The trouble with Eden’s Curse is that essentially they are a faceless amalgam of everything else that’s going on in power/symphonic metal in 2016. The second track on this album, Sell Your Soul, could have appeared on literally any album to have been put out this year on Frontiers Records by that label’s succession of production line outfits.

There’s nothing wrong with this of course, and power metal lift music has to be more preferable than the real thing, but when the two main reference points here – Tobias Sammet and Gus G – are very much alive and kicking and putting out high quality material themselves there seems to be little of interest that Eden’s Curse can offer.
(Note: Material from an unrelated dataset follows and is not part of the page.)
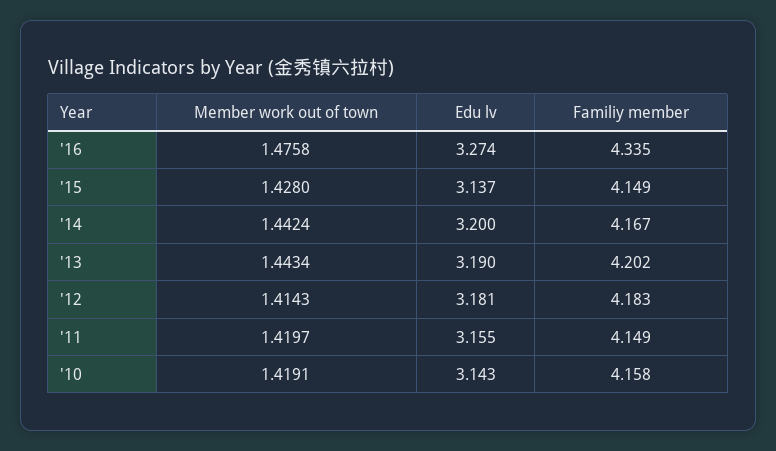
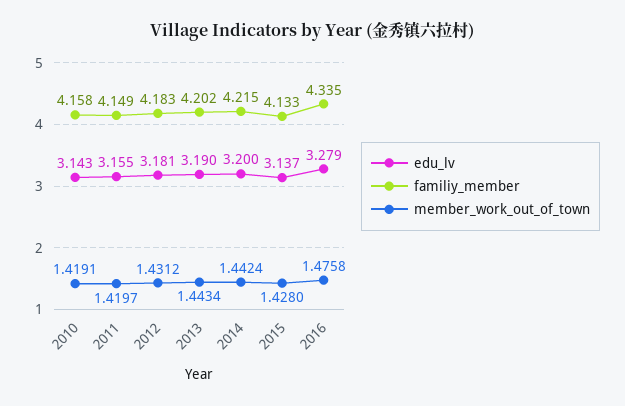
Edu lv, '16: 3.274 -> 3.279
Familiy member, '15: 4.149 -> 4.133
Familiy member, '14: 4.167 -> 4.215
Member work out of town, '12: 1.4143 -> 1.4312

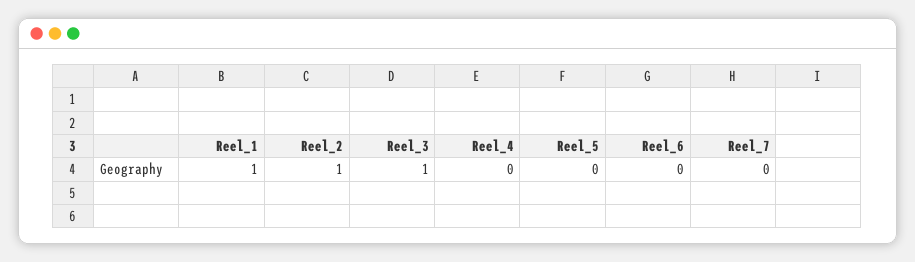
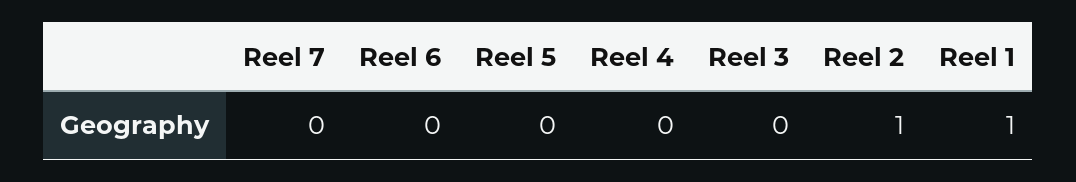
Reel_3: 1 -> 0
Keyboardist Christian ‘Chrism’ Pulkkinen is a bit of a wizard, and his playing often lifts mundane material up a level or two, but there’s precious little else to get excited about on Cardinal. Songs come and go, staying in the brain only for as long as it takes to listen to them, with only a few points of interest sticking out along the way.

Power ballad Find My Way at least exhibits a desire to create music of lasting worth, as does closing track Jericho. Both of these point to a band that has the songwritng smarts and executional ebullience to occasionally pull off songs a little out of the ordinary. But those moments of brillance are counterbalanced by awful dreck like Kingdom of Solitude, an awful stab at funk rock that wants to be Kansas or Extreme but just ends up sounding like some try hards down your local on a Saturday night. Get the funk out indeed…

In their heart of hearts Eden’s Curse want to make an album that sounds like a 21st century version of Rainbow’s Rising. Unfortunately to do that they need to get a vocalist onboard with more personality in his pipes than Nikola Mijic, who’s generic Eurovoice just isn’t up to the pomp and ambition of bassist Paul Logue’s songwriting. Like much else in the world of Eden’s Curse, he comes across as a cut price version of what the band are really looking for, at times selling some solid material short due to his less than compelling performances. This is Your Moment in particular cries out for a bigger voice than Mijic possesses.

Like I say, there’s nothing here that is actively appalling, and once or twice over the duration of Cardinal you do feel you’re in the presence of a band that might be able to touch greatness. But that doesn’t happen often enough to make this anything other than an album of passing interest – buyer beware.